More than 10,000 mourners flocked to the New Missionary Baptist Church, in the outskirts of Atlanta. Thousands of people who hoped to attend the funeral for the widow of the Rev. Martin Luther King Jr. were turned away, and instead watched the proceedings on giant television monitors set up at a converted gym on the sprawling church campus.
The six-hour service for King, 78, who died Jan. 30 after battling ovarian cancer and the effects of a stroke, drew four U.S. presidents (the Bushes, Clinton and Carter), dozens of members of Congress and a host of entertainers.
“Coretta Scott King not only secured her husband’s legacy, she built her own,” President Bush said in one of the shorter speeches. “Having loved a leader, she became a leader, and when she spoke, Americans listened closely.”
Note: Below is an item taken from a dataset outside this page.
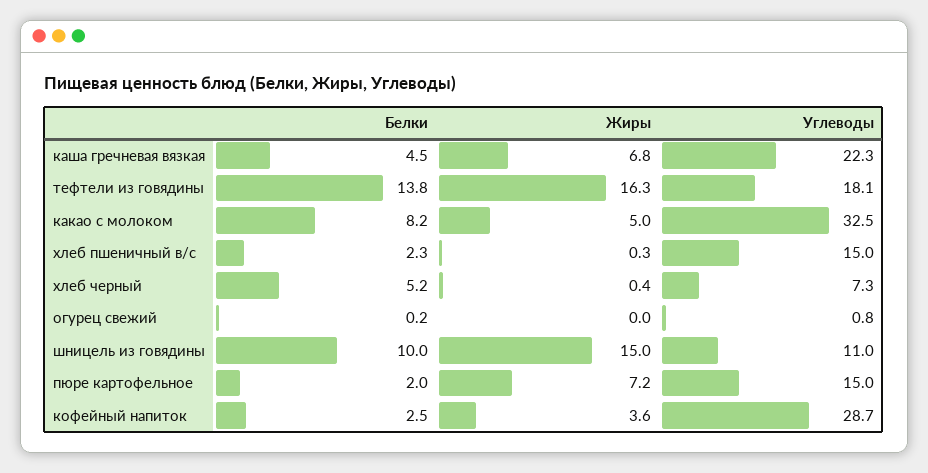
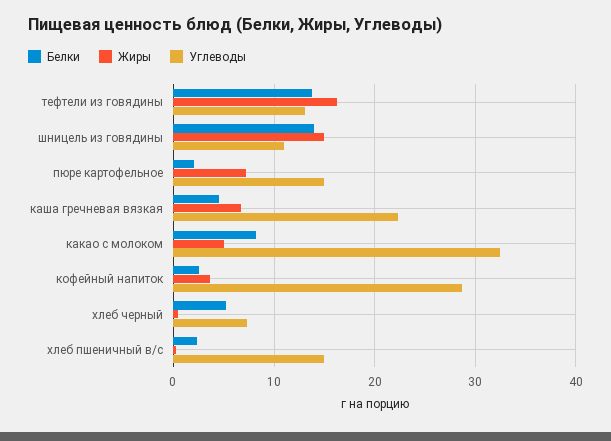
Углеводы, тефтели из говядины: 18.1 -> 13
Белки, огурец свежий: 0.2 -> none
Жиры, огурец свежий: 0 -> none
Углеводы, огурец свежий: 0.8 -> none
Белки, шницель из говядины: 10 -> 14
The funeral took on political overtones, as several speakers alluded to the war in Iraq, domestic wiretapping or the slow federal response to Hurricane Katrina.
The Rev. Joseph Lowery, whose rhyming oratory stirred the crowd to several standing ovations, appeared to aim pointed criticism at Bush, who seemed to shift uncomfortably as he sat behind and to the right of the podium.
“We know there were no weapons of mass destruction over there,” said Lowery, who with Rev. King co-founded the Southern Christian Leadership Conference. “But Coretta knew and we know that there are weapons of mass distraction right here” that have diverted the nation’s will and resources from addressing social problems.
Many of those at the church credited Coretta Scott King with having maintained the momentum of the civil rights movement after her husband’s 1968 assassination.